Les plus de 500 employés de Remimag viennent de recevoir une bonne nouvelle: désormais, le week-end durera trois jours dans leur entreprise. Le temps de travail hebdomadaire restera inchangé mais sera concentré sur quatre jours.
Bastian Eltschinger, codirecteur de Remimag, avoue que cette révolution ne s’est pas faite par hasard. «Nous avions du mal à recruter du personnel, comme tout le secteur de la gastronomie, explique-t-il à Blick. La semaine de quatre jours nous rend plus attrayants auprès des jeunes générations.» Les «millenials» accordent plus d’importance au temps libre que les «baby-boomers» avant eux, assure le manager de 41 ans.
Remimag compte dans le secteur. L’entreprise gère plus de 30 hôtels et restaurants dans le pays et va bientôt ouvrir le restaurant Röschtigrabe, en face du Palais fédéral. «Rien que pour cette enseigne, nous recherchons 60 à 80 nouveaux employés», calcule-t-il. Quarante personnes ont déjà été recrutées, et Bastian Eltschinger espère que la semaine de quatre jours pourra convaincre les indécis. «Mais ce mécanisme n’est pas automatique: ceux qui veulent continuer de travailler sur cinq jours pourront évidemment le faire.»
30% de candidatures en plus
L’Alémanique n’est pas le premier à développer cette idée. D’autres entreprises du pays appliquent déjà la semaine à quatre jours. Mais Remimag est le premier groupe d’envergure à prendre ce train en marche. Une décision pas anodine lorsque l’on gère des établissements aussi réputés que l’Albisgüetli de Zurich ou le Hafenrestaurant à Zoug. «C’est simple: nous avons tenté de rédiger des tableaux de services sur quatre jours. Et nous l’avons tout de suite constaté: ça marche!»
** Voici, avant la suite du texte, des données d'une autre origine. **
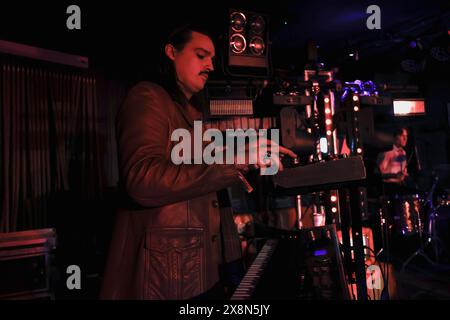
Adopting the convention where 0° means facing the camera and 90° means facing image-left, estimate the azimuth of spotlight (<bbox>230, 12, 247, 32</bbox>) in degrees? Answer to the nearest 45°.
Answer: approximately 0°

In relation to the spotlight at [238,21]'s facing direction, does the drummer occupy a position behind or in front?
behind

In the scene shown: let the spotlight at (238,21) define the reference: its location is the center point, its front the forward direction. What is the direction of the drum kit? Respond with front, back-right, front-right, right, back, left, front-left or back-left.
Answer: back-left
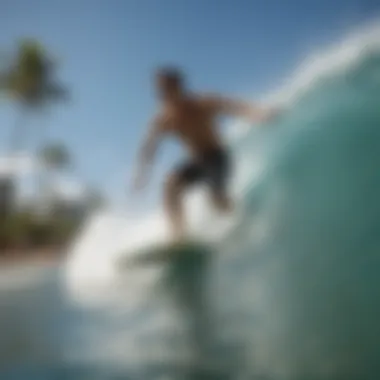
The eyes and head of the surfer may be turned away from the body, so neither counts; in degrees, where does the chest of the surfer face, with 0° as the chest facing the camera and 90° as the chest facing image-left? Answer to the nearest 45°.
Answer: approximately 45°
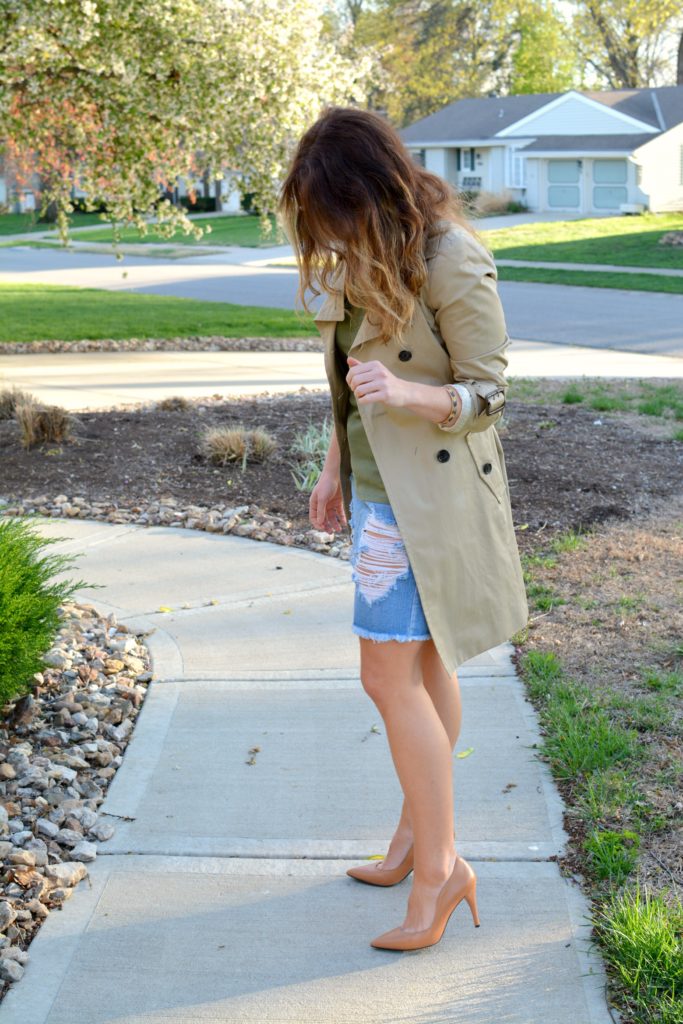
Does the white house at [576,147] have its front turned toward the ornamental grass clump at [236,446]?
yes

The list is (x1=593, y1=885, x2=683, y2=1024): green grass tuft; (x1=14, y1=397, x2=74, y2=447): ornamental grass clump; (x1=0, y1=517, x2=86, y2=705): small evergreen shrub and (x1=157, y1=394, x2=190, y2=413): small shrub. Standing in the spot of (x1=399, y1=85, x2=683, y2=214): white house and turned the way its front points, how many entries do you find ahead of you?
4

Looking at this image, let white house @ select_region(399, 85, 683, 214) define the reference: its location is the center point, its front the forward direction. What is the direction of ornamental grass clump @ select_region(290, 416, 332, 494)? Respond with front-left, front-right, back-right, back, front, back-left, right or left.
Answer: front

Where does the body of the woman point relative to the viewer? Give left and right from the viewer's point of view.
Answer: facing the viewer and to the left of the viewer

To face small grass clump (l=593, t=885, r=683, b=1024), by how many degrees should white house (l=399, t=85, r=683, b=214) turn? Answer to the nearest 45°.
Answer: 0° — it already faces it

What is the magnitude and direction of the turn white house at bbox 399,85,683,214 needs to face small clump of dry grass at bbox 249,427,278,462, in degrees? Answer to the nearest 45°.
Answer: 0° — it already faces it

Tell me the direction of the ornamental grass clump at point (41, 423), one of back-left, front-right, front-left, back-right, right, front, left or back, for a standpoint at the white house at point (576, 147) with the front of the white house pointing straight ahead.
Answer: front

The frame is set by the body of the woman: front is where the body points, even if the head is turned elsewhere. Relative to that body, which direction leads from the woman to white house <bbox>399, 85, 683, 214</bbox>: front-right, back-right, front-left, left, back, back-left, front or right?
back-right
Lukas Meier, jeune hôtelier de 32 ans, a aussi franchi le cap avec ses deux établissements zurichois. Depuis début mai, ses employés bénéficient d’un week-end de trois jours. «Mais on ne peut pas l’appliquer du jour au lendemain, il faut une grande période de transition», précise-t-il. Aujourd’hui, ce nouvel horaire de travail est une réalité «à 70%» dans ses hôtels. Il manque encore quelques employés pour compléter le plan. «Avec ce nouveau régime, les postulations ont augmenté de 30%», relève Lukas Meier.
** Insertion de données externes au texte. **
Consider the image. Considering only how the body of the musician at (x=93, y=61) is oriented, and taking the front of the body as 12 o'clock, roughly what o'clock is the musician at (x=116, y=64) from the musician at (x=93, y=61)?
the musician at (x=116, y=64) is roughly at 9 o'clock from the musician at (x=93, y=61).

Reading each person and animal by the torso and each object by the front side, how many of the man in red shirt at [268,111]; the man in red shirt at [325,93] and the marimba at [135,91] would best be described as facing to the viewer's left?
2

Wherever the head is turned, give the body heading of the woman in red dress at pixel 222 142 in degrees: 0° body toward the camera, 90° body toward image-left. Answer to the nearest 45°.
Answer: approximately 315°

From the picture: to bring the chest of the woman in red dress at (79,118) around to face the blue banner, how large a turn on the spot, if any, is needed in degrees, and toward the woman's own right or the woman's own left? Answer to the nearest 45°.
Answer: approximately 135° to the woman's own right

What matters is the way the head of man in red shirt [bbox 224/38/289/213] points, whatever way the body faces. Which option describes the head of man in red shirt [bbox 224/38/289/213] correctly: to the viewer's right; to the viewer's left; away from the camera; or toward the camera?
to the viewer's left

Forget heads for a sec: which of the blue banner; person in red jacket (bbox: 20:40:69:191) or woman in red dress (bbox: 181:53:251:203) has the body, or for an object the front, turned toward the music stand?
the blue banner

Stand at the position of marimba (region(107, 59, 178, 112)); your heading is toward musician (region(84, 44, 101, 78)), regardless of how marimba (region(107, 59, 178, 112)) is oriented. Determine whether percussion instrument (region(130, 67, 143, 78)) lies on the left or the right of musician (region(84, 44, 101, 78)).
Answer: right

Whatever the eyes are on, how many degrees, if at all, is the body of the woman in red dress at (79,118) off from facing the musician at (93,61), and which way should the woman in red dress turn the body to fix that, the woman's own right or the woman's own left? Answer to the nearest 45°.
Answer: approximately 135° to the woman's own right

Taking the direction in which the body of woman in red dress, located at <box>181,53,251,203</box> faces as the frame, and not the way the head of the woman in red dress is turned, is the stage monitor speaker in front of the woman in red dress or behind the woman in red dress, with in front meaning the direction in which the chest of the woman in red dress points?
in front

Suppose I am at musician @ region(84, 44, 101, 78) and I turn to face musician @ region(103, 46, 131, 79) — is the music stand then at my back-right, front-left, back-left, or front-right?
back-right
Vers des journées de 15 heures?
Christa Augsburger, directrice de l’Ecole hôtelière de Lucerne, se félicite qu’un géant du secteur ose franchir le pas. «Certains métiers hôteliers sont éreintants. On a l’impression de travailler de 8h à 23h tous les jours de la semaine. Ce n’est plus supportable pour les jeunes générations», constate la manager. Pour étayer ses propos, elle cite la grave pénurie de main-d’œuvre qualifiée dont souffrent l’hôtellerie et la restauration. Les employeurs sont donc forcés de s’adapter.
Mais passer à une semaine de quatre jours ne va pas améliorer d’un coup la réalité du secteur, prévient Christa Augsburger. «Il faut aussi améliorer les salaires et mieux traiter les collaborateurs. Dans de nombreux hôtels, il règne encore un climat de direction très hiérarchique et très autoritaire», relève la directrice du pendant alémanique de l’EHL de Lausanne.
Et le risque de «compresser» une semaine de travail sur quatre jours? «C’est vrai qu’il faut faire attention aux conditions de travail et éviter que l’on arrive à des journées de 15 heures qui seraient tout aussi malsaines pour les collaborateurs. Mais celui qui travaille autant d’heures d’affilée n’est certainement pas productif», analyse celle qui a aussi fondé une société de consulting.
Généralisé en Islande
Malgré toute l’envie d’innover, la semaine de quatre jours n’est pas partout la panacée pour tout le monde. Cela requiert une grande flexibilité de la part du management, pas possible partout. Les petites exploitations comme les bistrots de village ou les établissements saisonniers en montagne ne peuvent se permettre de tourner avec un plan de service où les employés travaillent quatre jours par semaine.
Chez Remimag, c’est désormais la réalité: chaque employé peut se manifester avec effet immédiat s’il désire passer à une semaine de quatre jours. Une évolution notoire pour la Suisse, où les employés préfèrent souvent un temps partiel que de concentrer le travail sur quatre jours. À l’étranger, le week-end de trois jours est prisé dans de nombreux endroits, dont l’Islande, comme l’explique «Swissinfo».